=== WORKING DATA ===

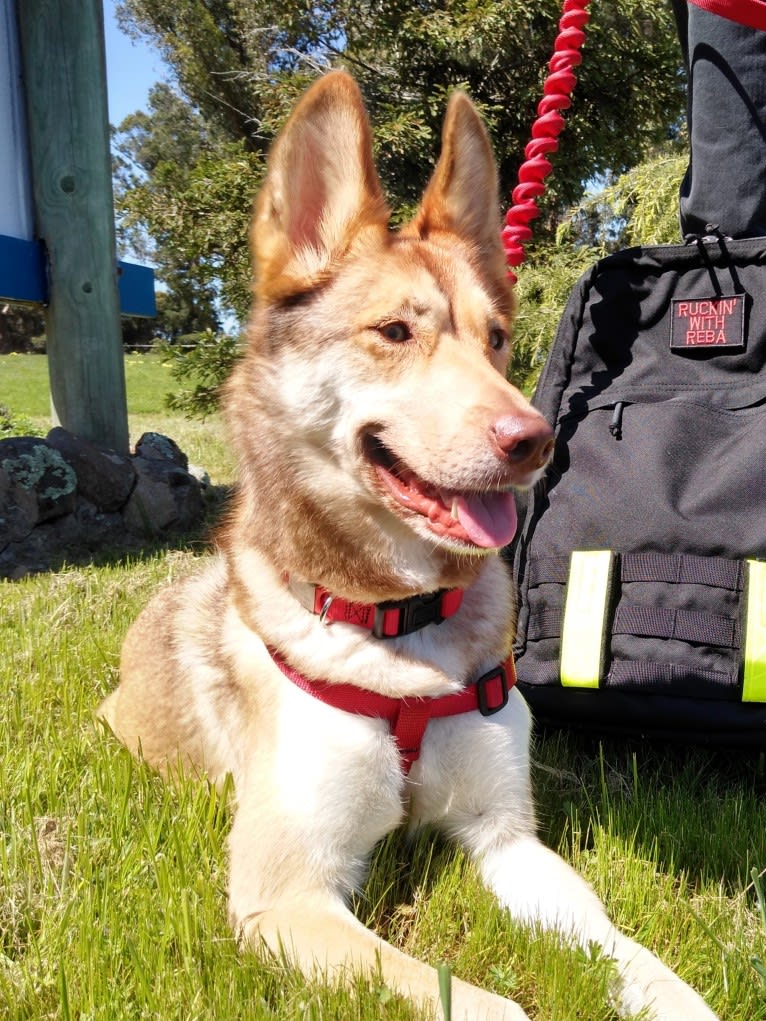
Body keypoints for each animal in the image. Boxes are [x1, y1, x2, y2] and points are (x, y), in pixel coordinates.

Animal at [100, 74, 719, 1021]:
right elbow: (491, 1004)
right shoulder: (287, 896)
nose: (533, 439)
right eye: (395, 332)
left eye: (497, 337)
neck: (401, 627)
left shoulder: (507, 837)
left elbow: (625, 947)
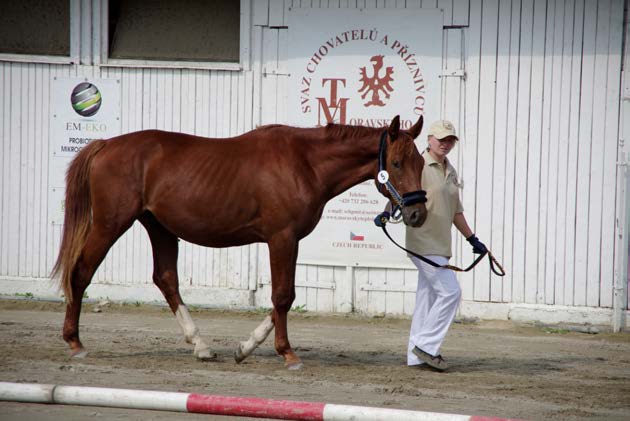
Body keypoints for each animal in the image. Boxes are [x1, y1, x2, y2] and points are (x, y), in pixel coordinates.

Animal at [51, 115, 430, 368]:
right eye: (396, 162)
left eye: (422, 161)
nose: (417, 214)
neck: (305, 163)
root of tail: (105, 145)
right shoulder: (282, 238)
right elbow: (283, 296)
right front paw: (287, 353)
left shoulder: (288, 241)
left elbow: (284, 299)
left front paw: (246, 347)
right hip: (110, 225)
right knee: (81, 273)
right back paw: (75, 342)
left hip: (159, 227)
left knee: (166, 279)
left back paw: (201, 345)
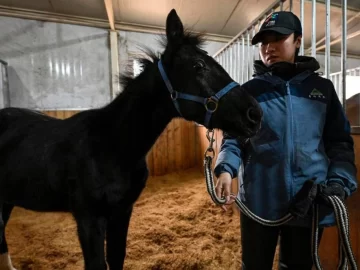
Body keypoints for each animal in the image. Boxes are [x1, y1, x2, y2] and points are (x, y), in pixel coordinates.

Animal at [0, 8, 262, 270]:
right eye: (198, 65)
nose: (255, 114)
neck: (112, 145)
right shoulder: (89, 220)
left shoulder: (122, 212)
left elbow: (117, 256)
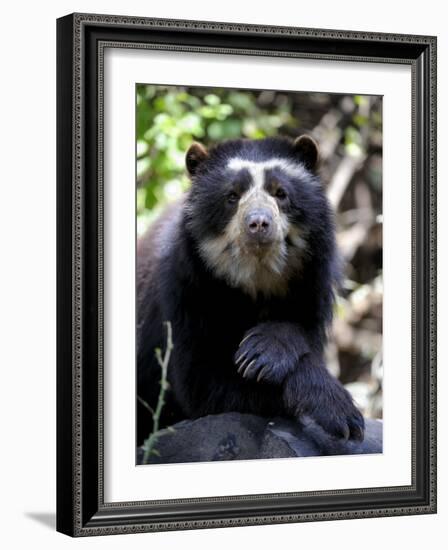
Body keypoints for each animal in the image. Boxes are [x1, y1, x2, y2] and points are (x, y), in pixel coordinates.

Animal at [136, 136, 364, 450]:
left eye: (281, 193)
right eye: (232, 196)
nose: (258, 223)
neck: (256, 277)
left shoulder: (312, 283)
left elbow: (299, 328)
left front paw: (263, 350)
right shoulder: (186, 290)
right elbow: (204, 383)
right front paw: (341, 412)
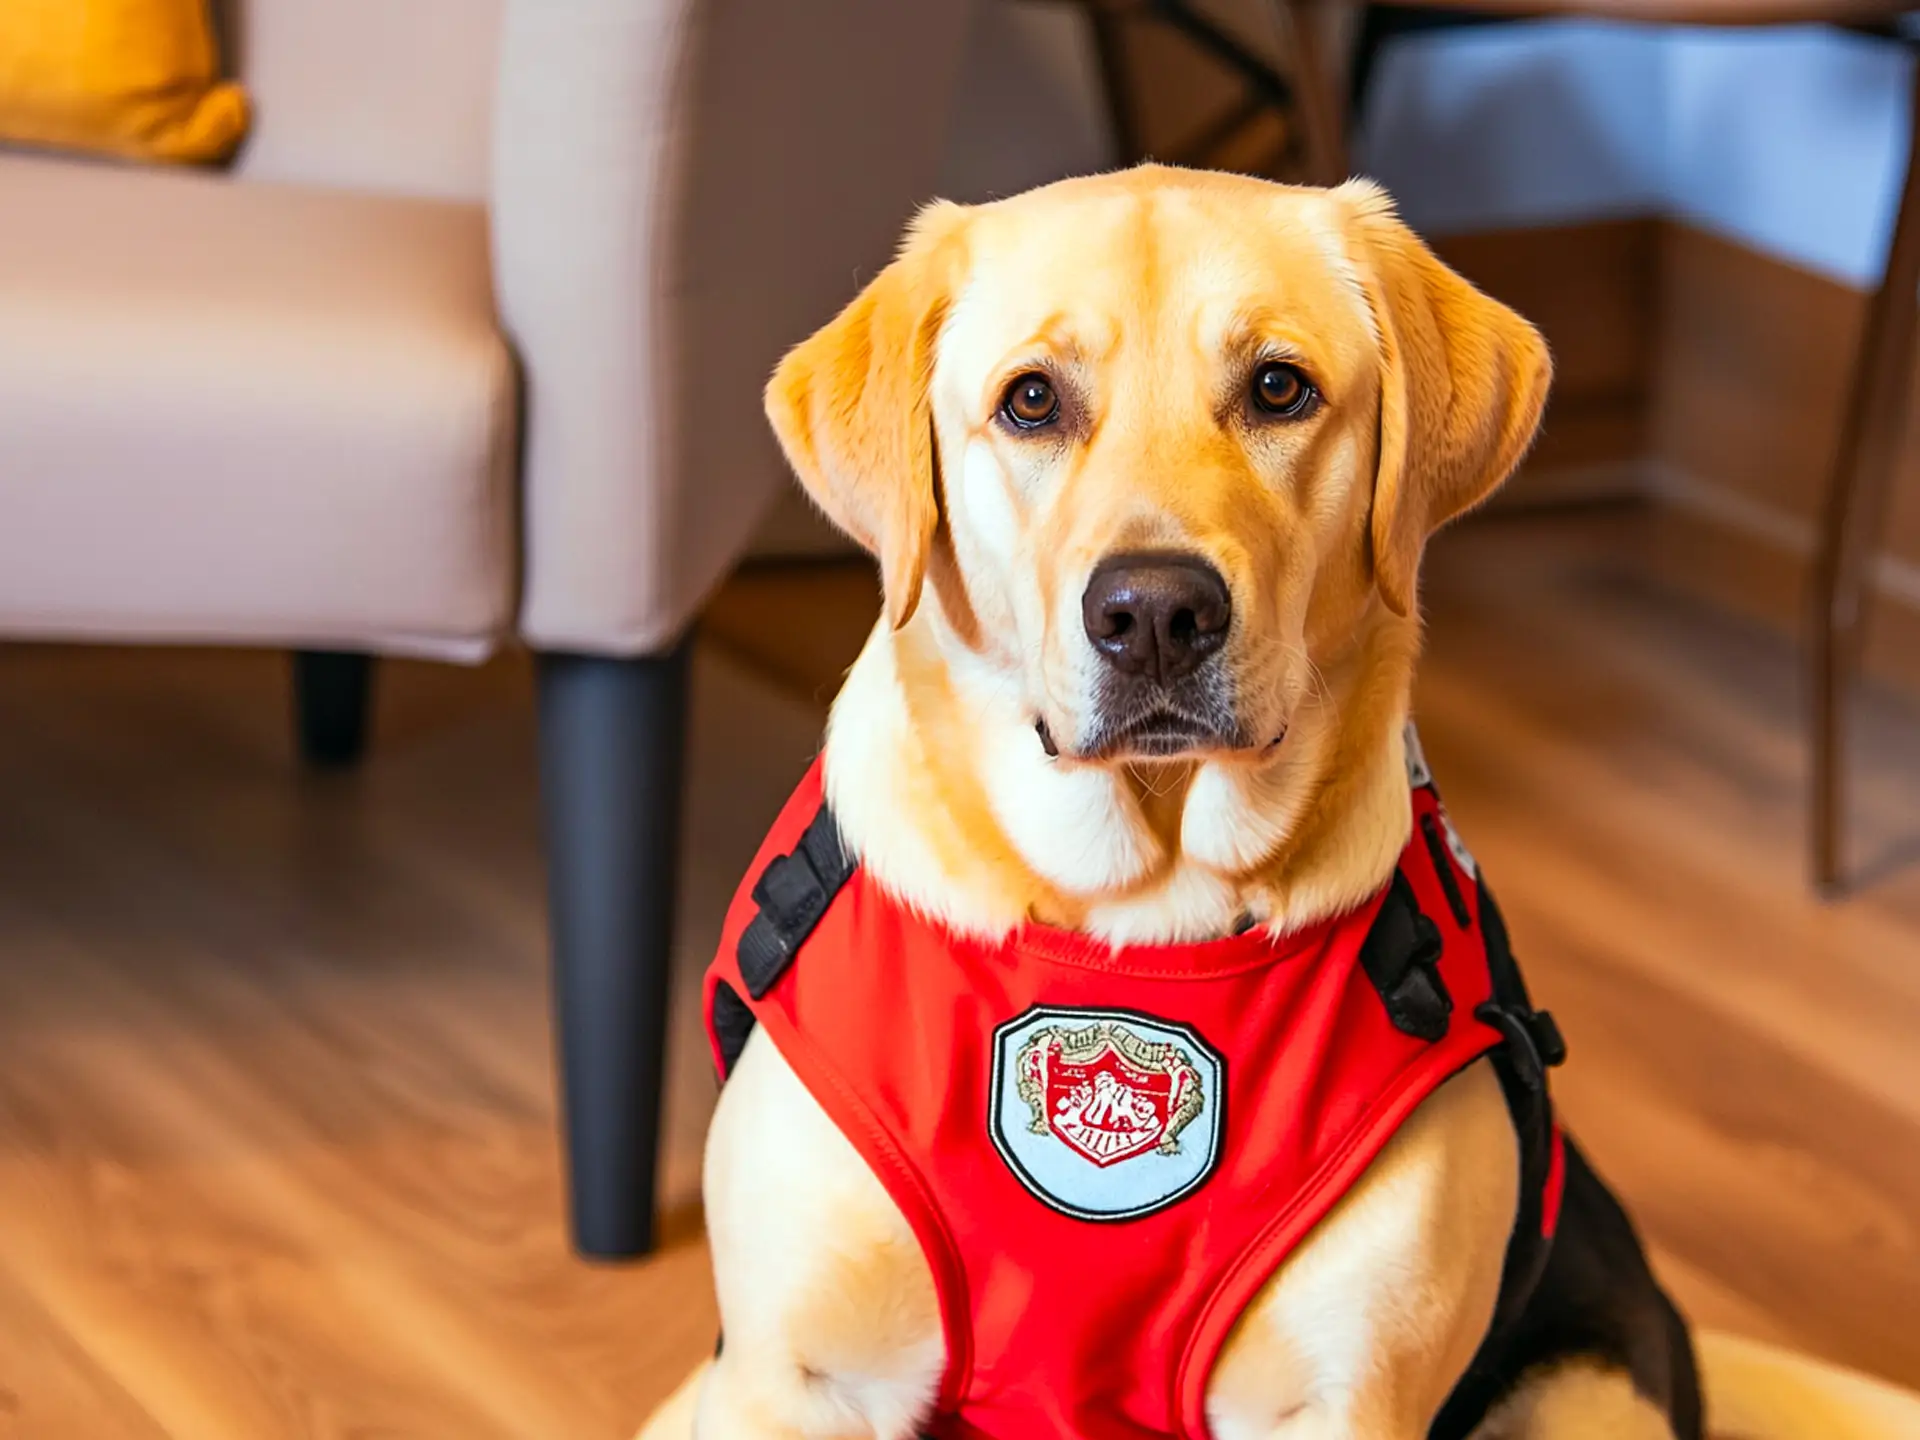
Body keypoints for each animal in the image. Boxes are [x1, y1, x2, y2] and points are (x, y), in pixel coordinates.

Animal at [656, 163, 1697, 1436]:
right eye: (1033, 402)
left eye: (1279, 388)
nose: (1155, 612)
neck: (1135, 914)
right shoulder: (791, 1377)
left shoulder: (1346, 1399)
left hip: (1586, 1393)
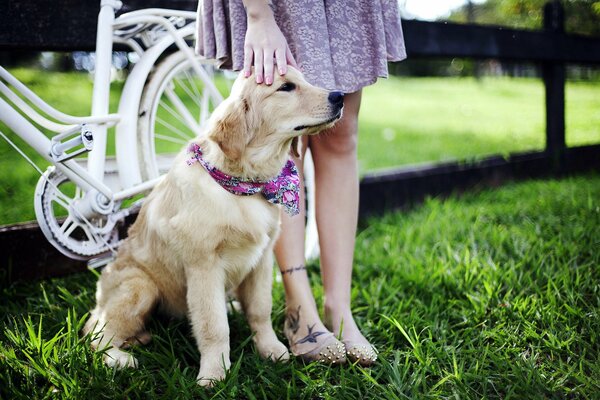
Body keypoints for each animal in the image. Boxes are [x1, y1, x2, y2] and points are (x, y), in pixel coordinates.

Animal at [82, 67, 344, 386]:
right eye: (285, 87)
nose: (340, 97)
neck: (245, 185)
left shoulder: (262, 259)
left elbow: (260, 309)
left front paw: (270, 349)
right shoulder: (204, 266)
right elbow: (214, 325)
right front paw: (214, 373)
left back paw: (139, 338)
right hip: (140, 286)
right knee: (97, 334)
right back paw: (119, 358)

===

AIM OF THE EXERCISE » What lines in the listing contain "front"? Copy them all.

SOLVED PROBLEM »
right front paw: (287, 353)
left front paw: (246, 347)
left front paw: (263, 350)
right front paw: (341, 412)
left front paw: (270, 349)
right front paw: (214, 373)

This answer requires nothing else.